++++ Supplied passage

I think so, and it’s also because when opera migrated to America, it was an upper-class thing, which is why any professional opera house is expensive to go to.  Maybe, Americans know opera came from Europe, so we knew it as this higher-class thing brought over by higher class people. 

Interviewer: 

I see. 

Jay Grummel: 

Yeah.  My partner, he’s a cellist, and he mentioned because a lot of these small towns in America would have opera houses, but they didn’t actually have the funding for opera singers or to put on the opera.  So, a lot of these small towns have the opera house to be viewed as higher class even though it wasn’t being used for traditional opera.  Sometimes, (the opera houses) they’re used for community theater.  BG used to have one. 

Interviewer: 

Oh wow!  I didn’t know BG had an opera house. 

Jay Grummel: 

Yeah, in Europe, there are a lot of older opera houses still in use. I went to the Deutschland opera house in Germany, which is really old.  But, people can afford to go there.  It’s not like the way that America has viewed it for so long.  In America, the genre has just become a hollow symbol of class.   

Interviewer: 

Really?

++++++++
++++ Data excerpts

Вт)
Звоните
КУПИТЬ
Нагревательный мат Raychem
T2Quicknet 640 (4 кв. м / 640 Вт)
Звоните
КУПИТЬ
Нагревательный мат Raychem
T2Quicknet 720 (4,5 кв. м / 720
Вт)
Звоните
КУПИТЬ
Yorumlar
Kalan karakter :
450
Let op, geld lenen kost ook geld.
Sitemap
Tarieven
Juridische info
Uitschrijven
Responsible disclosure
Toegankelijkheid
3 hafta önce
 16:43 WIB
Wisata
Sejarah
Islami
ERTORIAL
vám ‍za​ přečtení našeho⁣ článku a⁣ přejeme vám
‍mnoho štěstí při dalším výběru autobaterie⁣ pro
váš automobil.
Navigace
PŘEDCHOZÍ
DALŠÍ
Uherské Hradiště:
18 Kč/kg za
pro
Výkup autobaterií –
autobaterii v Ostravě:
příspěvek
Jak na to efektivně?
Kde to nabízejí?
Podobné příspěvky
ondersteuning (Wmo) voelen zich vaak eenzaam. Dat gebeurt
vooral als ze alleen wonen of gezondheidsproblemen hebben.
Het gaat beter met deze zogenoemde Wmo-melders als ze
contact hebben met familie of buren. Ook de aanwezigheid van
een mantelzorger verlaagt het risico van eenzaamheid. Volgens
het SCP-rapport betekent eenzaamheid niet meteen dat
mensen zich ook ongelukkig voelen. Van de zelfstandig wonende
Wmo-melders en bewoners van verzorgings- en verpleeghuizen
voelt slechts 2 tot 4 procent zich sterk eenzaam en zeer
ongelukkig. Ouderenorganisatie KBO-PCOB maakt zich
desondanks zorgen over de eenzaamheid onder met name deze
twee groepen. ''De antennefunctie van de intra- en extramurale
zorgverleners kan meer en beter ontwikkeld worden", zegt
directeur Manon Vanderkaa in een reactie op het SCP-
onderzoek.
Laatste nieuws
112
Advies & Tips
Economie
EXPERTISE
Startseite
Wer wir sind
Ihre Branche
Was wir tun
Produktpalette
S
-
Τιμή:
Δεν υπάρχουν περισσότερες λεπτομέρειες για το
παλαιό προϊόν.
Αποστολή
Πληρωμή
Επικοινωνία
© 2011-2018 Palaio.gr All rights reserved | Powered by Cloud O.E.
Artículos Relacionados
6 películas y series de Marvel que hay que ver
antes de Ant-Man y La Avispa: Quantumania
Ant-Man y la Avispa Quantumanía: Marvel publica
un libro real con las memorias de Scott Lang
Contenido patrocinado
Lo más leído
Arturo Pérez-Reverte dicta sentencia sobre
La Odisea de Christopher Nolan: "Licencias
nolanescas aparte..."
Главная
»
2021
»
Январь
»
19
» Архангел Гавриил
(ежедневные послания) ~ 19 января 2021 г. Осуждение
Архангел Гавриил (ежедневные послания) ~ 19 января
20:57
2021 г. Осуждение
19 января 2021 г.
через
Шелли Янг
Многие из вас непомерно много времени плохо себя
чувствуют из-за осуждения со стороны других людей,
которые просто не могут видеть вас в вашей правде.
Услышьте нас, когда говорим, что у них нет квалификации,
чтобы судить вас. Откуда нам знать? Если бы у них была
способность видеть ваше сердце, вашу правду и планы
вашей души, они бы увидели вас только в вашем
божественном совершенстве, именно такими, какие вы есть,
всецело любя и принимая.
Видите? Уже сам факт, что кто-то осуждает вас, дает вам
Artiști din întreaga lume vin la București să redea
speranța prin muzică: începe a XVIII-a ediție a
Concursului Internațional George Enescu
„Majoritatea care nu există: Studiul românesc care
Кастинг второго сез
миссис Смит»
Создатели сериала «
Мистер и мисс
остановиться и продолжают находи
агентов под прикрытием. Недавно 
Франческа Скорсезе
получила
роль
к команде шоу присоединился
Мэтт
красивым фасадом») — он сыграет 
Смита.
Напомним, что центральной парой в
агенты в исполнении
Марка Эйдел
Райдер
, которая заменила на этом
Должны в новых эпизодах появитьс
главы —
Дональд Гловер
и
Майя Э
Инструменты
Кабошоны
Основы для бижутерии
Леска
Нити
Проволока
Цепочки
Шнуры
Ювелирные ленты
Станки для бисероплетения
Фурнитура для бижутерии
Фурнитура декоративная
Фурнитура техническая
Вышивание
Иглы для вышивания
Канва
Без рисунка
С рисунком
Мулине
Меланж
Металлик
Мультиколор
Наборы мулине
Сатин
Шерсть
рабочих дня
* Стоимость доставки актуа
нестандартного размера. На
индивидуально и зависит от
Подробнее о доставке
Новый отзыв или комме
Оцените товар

++++++++

▸ **Exercise instructions**
• A. List every place name mentioned in the opera interview excerpt, leaving out the names of buildings.
• B. Answer these questions from the opera interview excerpt.
(i) What instrument does Jay Grummel's partner play?
(ii) What does Jay Grummel say small-town opera houses are sometimes used for?
(iii) Which opera house in Germany did Jay Grummel go to?
The entries are separate material and are not part of the opera interview excerpt.

▸ **Outputs in order**
• A.
America
Europe
BG
Germany

• B.
(i) The cello.
(ii) Community theater.
(iii) The Deutschland opera house.